Hmm.  What are the workloads that you have seen as problematic?  Do
these involve cursor names generated randomly, where most of them are
similar with a random factor for the name?  Too much normalization
here would limit the amount of verbosity that we have for this area,
especially if we are dealing with query patterns that rely on few
CLOSE naming patterns spread across a couple of key queries, because
we would now know anymore about their distribution.

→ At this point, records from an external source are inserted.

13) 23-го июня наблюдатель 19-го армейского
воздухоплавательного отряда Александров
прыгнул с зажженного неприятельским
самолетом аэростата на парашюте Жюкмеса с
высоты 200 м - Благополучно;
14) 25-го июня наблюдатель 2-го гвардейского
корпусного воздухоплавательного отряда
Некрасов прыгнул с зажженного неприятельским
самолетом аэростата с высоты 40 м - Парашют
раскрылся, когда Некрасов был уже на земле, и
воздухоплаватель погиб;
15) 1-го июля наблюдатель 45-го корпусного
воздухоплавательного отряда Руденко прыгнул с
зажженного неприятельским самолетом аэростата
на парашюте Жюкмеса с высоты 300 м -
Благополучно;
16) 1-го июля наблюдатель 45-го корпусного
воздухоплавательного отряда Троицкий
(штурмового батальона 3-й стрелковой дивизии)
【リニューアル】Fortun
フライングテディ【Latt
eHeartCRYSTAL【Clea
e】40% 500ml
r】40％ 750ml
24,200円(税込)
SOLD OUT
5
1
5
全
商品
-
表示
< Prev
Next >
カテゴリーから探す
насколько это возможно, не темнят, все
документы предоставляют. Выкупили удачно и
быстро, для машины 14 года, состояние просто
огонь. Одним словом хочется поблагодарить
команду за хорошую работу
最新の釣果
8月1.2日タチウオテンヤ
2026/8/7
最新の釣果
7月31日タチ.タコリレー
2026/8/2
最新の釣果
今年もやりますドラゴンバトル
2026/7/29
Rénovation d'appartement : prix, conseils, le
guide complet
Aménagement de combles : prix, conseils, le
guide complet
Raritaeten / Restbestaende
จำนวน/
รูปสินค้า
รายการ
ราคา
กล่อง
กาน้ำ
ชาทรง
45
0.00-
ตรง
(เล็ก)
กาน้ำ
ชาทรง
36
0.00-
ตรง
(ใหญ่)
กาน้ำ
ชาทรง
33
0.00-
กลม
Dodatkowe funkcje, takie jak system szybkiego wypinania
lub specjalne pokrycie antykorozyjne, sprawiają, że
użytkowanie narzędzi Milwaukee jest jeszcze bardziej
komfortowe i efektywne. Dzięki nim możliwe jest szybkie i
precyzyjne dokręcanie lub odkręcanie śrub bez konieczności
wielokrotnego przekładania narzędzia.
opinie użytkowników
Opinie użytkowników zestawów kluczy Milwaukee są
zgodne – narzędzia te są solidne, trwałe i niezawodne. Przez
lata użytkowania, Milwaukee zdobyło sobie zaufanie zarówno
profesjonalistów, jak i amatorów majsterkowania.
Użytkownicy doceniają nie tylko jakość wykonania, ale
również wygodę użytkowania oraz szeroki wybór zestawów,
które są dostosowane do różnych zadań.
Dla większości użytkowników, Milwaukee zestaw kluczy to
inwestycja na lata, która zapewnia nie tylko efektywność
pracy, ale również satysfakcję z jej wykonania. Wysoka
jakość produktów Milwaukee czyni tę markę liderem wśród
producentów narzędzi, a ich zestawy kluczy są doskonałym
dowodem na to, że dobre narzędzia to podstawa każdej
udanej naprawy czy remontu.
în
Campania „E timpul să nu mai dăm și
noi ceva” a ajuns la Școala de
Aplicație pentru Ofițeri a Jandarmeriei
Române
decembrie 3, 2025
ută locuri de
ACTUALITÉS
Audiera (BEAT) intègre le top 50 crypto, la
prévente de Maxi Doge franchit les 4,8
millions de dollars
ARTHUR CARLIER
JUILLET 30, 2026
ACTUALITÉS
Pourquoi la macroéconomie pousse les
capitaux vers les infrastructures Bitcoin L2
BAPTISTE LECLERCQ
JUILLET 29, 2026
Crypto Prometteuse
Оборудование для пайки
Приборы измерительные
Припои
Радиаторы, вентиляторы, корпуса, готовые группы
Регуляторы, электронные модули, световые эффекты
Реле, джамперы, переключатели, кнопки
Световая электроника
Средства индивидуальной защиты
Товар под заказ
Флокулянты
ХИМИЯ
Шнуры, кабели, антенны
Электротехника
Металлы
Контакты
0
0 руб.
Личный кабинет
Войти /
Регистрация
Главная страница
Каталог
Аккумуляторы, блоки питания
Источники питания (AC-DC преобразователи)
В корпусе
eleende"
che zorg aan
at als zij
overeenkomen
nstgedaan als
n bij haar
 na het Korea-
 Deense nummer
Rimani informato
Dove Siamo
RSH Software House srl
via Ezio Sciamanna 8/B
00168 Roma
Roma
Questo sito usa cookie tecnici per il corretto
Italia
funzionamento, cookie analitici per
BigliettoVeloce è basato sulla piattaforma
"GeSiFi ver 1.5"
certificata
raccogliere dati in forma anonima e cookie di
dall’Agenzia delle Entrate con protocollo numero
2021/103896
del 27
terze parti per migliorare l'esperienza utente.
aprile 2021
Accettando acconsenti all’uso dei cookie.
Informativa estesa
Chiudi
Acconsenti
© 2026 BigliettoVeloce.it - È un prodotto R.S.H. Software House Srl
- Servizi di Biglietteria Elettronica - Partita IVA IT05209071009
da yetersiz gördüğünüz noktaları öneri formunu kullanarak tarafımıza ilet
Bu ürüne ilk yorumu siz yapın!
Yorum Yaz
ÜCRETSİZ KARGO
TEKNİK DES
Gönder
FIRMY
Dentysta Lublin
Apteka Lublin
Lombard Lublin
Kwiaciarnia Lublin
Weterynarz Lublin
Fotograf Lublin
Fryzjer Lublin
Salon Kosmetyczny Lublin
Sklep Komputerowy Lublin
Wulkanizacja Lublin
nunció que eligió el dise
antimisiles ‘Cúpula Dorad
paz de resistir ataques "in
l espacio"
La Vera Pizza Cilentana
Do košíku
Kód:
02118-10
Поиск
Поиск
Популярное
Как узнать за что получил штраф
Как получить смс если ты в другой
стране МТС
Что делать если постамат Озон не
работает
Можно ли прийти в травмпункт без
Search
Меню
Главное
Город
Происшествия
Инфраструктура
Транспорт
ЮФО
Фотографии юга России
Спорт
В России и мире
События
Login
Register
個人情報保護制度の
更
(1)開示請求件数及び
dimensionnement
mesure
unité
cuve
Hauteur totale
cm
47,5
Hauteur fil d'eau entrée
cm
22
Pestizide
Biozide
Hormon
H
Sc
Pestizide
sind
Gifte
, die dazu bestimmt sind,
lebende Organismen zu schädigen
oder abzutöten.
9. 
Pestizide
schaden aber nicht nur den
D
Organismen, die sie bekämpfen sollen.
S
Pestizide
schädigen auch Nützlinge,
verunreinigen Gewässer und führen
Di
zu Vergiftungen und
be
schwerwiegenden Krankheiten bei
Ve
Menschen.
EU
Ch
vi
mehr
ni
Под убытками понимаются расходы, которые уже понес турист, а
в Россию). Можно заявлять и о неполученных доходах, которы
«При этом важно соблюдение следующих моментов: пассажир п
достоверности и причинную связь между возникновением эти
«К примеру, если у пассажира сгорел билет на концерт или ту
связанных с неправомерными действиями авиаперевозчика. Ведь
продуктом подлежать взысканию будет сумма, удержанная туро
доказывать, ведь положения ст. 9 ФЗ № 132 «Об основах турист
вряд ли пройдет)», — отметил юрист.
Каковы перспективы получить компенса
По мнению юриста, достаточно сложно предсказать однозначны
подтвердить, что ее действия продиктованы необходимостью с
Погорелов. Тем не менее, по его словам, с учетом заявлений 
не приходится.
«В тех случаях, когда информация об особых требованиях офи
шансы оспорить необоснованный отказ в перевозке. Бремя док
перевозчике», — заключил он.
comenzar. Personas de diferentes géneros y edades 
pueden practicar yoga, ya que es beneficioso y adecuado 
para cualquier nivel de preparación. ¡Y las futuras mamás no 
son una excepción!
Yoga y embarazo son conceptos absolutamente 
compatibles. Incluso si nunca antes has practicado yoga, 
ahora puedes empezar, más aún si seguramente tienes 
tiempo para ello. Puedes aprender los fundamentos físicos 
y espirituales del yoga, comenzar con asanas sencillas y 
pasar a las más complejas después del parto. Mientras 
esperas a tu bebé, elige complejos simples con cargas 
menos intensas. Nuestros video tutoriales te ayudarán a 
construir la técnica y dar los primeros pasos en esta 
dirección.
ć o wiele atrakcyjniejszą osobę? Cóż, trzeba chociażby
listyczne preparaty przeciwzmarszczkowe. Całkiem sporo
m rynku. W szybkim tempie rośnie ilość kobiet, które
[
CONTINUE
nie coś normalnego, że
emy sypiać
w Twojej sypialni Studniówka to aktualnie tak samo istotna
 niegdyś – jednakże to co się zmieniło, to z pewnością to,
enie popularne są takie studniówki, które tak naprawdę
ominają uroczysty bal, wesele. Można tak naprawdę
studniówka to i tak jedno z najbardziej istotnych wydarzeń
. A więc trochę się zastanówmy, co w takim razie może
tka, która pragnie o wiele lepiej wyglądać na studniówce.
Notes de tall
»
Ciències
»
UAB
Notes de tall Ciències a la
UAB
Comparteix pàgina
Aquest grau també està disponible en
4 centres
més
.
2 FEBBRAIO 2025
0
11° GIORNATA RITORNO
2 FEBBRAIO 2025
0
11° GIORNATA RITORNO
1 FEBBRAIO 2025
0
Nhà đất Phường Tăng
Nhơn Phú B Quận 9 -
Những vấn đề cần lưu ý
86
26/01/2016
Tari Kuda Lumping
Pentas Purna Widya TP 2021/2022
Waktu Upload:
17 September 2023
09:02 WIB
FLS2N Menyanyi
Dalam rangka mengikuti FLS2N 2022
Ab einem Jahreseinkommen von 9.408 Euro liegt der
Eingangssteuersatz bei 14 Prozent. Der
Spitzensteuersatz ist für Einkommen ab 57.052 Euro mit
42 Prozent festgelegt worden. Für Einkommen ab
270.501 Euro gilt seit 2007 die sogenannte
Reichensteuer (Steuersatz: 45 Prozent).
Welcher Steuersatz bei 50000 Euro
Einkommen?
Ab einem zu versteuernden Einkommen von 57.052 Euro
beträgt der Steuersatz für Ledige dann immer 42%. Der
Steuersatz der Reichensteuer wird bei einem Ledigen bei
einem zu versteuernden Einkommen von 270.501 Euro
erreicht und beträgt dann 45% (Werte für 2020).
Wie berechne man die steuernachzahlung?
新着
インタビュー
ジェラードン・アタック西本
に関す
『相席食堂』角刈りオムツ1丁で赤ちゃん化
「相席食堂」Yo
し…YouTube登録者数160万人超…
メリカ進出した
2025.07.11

-     1 |    5 | FETCH FORWARD 5 pgss_cursor
-     1 |    7 | FETCH FORWARD ALL pgss_cursor
-     1 |    1 | FETCH NEXT pgss_cursor
+     1 |    0 | DECLARE $1 CURSOR FOR SELECT * FROM pgss_matv

Saying that, applying normalization for the number of FETCH looks like
a natural move.  It seems to me that we should still make a difference
with the ALL case, though?

 typedef struct ClosePortalStmt
 {
     NodeTag        type;
-    char       *portalname;        /* name of the portal (cursor) */
+    /* name of the portal (cursor) */
+    char       *portalname pg_node_attr(query_jumble_ignore);
+    ParseLoc    location pg_node_attr(query_jumble_location);
     /* NULL means CLOSE ALL */

Could it matter to make a distinction with CLOSE ALL, compared to the
case where the CLOSE statements are named?  It would be possible to
make a difference compared to the named case with an extra boolean
field, for example.  I would suggest to add some tests for CLOSE ALL
anyway; we don't have any currently.